Another $2 trillion down the drain

A trillion here, a trillion there, pretty soon you’re talking real money….

I just read a Yahoo news story (taken from Reuters I think) which outlines the new bank bailout presented today by U.S. Treasury chief Tim Geithner.  In case you didn’t notice, the stock market didn’t take kindly to it, dropping almost 400 points today.   You’d think they’d learn – stocks also tanked back when the original bailout plan was passed in October 08.  Obviously, doing the same thing again isn’t going to work.

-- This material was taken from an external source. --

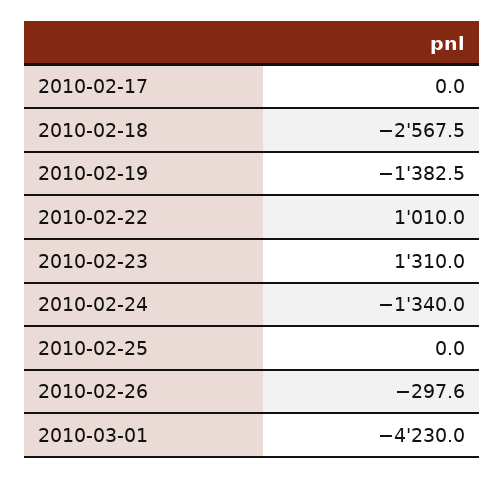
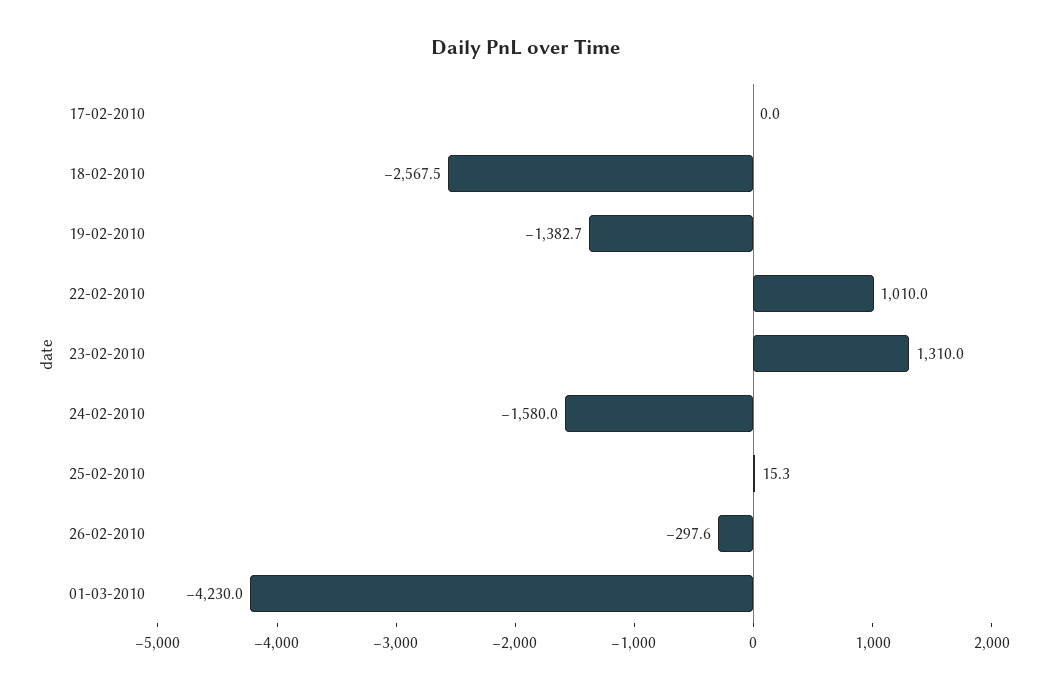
2010-02-19: -1382.5 -> -1382.7
2010-02-24: -1340 -> -1580
2010-02-25: 0 -> 15.3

The story is short on details and – while I’m perfectly capable of doing simple math – I don’t see how they came up with the $2 trillion number.  I’ll investigate more later, but here’s part of the story.

A centerpiece of the renamed “Financial Stability Plan” is a proposal to set up a public-private investment fund, in partnership with the Federal Deposit Insurance Corp, a bank watchdog, and the Federal Reserve, the U.S. central bank.

Seeded with public money, it would leverage up to $500 billion — and possibly as much as $1 trillion — so that toxic assets can be purged from a weakened banking system.

Geithner told an invited audience at the U.S. Treasury that $50 billion in federal rescue funds will be used to try to stem home foreclosures and soften the crushing impact of the deep housing crisis now afflicting the entire economy.

The plan would also expand a Fed program aimed at expanding credit card, student, auto and small business lending.

The facility will grow from its current $200-billion limit to up to $1 trillion, thanks to a jump in Treasury funding to $100 billion from $20 billion. The lending program would be extended to cover a range of mortgage-related assets.

The Senate also passed a massive $838 billion stimulus package today – you can “stimulate” a lot of  “massive packages” for $838 trillion!  (I know it’s lame, but someone had to say it because we’re all getting screwed.)

Buy gold and silver.

More to come when I find more details.